弱めのメガネは楽なのだろうか?
「弱い」メガネ
近視のメガネであれば度数を弱めるということは、遠くがボヤけるメガネ。
さて1.5の視力が出る目で0.7に合わせたとします。
それは遠くの視力表を見ての話ですね。
(仮に乱視が無いとした場合)でも、ある一定の近い距離からはハッキリと見えるわけです。そこではメガネが弱めてあってもものすごいハッキリ見えるわけです。
つまり、視力を弱めるとはハッキリ見えなくする事ではないわけです。
じゃあ何が変わるのか?
弱めた分だけ近くを見た時のピント合わせが少なくなるのです。
つまり、楽なメガネになる・・・
実は、すべてがそうではありません!
とても視力が良い人がいます。メガネ無しで2.0の視力自慢!
そんな人が全て目が疲れるのでしょうか?
まぁそういう人もいるでしょうけど、結構平気で長時間パソコンできちゃう人も沢山いるのも事実です。
ここで問題になってくるのは「目が二つある」という事。
近くを見るときに何をしなければいけないかといえば、「ピントを合わせる事」と「両目の視線を合わせる事ーつまり寄り目」です。

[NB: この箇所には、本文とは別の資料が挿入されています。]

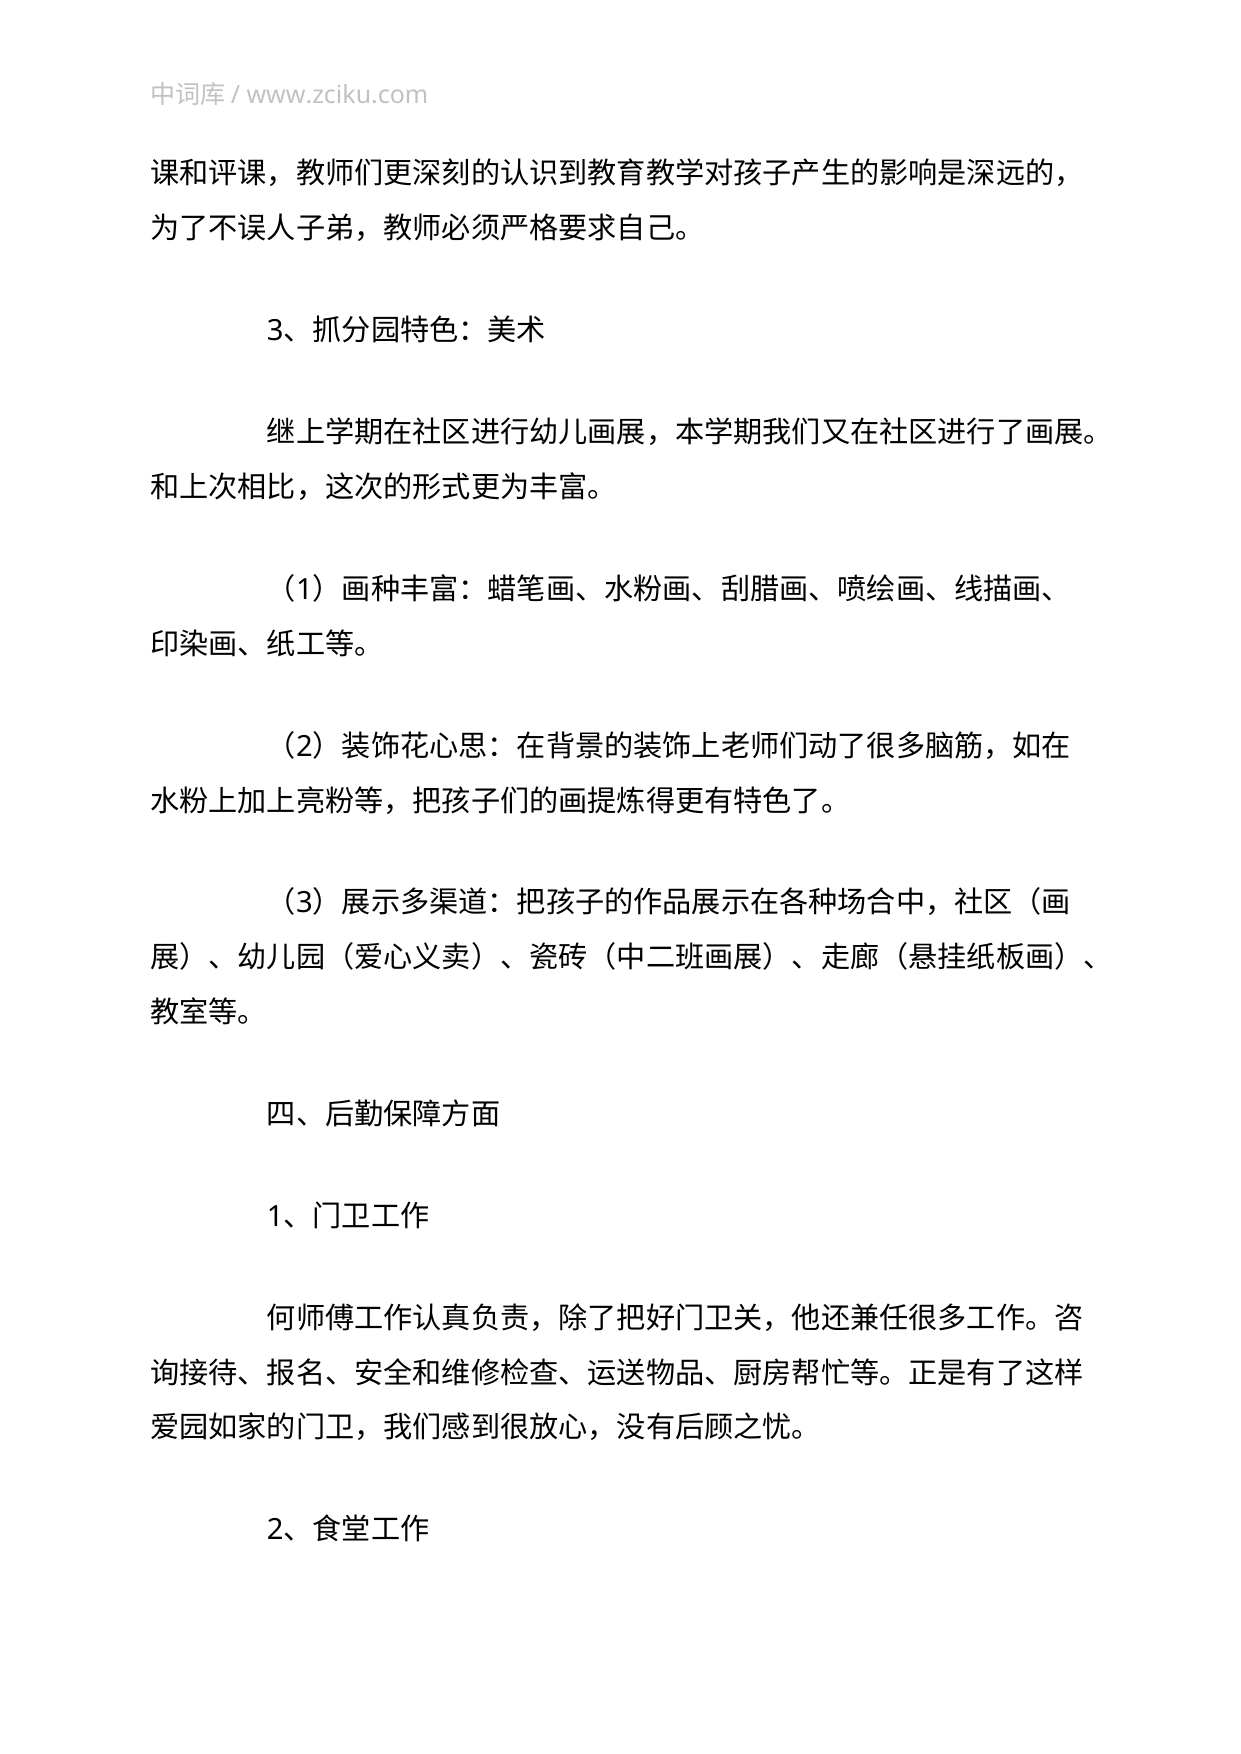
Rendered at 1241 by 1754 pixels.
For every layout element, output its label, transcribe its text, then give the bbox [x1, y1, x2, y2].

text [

このピント合わせと寄り目は神経で連動してまして、ピントを合わせると自動的に目が寄るのです。逆に寄り目をするとピントが近くに合うのです。
さて実験!
眼鏡を掛けている方はメガネを掛けて、コンタクトの人はコンタクトをして遠くにピントを合わせましょう。
それで、寄り目をしてみてください!
どうですか?遠くがボヤけませんか?
遠くをハッキリさせたまま寄り目ってかなり難しくありませんか?
そんな風にピントと寄り目は連動しているわけです。
この自動的に起きる機能を「調節性輻輳」というのですが、僕はよく「自動寄り目機能」なんて呼んでます。
これがあるおかげで、近くのものを見たときに物がダブらずに楽チンに見ることができるわけですが、近くを見るときにピント合わせをしない、つまり「弱すぎるメガネ」を掛けるとどうなるか・・・
自動寄り目機能がうまく働かなくなる、つまりピント合わせと寄り目のバランスが悪くなってしまい、そのままでは物が二重に見えてしまうので、自動ではない余計な寄り目を常に強いることになります。
さらに悪い場合、その寄り目がさらなるピント合わせを誘発し、見たい距離にピントが合わない・・・ピントを合わせようとすると今度は物が二重に見えてしまう・・・そんなジレンマに陥ってしまう・・・そんな目の特徴を持っている人のいるのです。
この場合の解決策は実にシンプルで「きっちり遠くが見えるメガネ」つまり、ピント合わせを積極的に使うようにする事で解決する場合があります。
ピント合わせを積極的に使う・・・
なんだかそれだけで目が疲れそうな気がしますが、よく考えてください。
それって視力自慢の「正視」と同じ条件だと思いません?
これは一例ですからね、逆に寄り目機能が働きすぎる目はピント合わせを少なくさせる工夫が問題を解決しますから目の個性を観察しなければ、簡単に「弱めが楽です」なんて言えないのです。
それは、なんでもかんでも「パソコン、スマホはサポートレンズが楽ですよ」では無いということでもあります。
目の個性を観察する。
これはメガネを作る上でとても大切な事ですが、ピント合わせをすると何が起きるのか?を調べるには年齢に関係なく「近くを見るときに起きることの検査」をしなければわかりません。
遠くの視力検査だけでメガネを作っていませんか?
それで「弱目が楽」なんて言えないのです。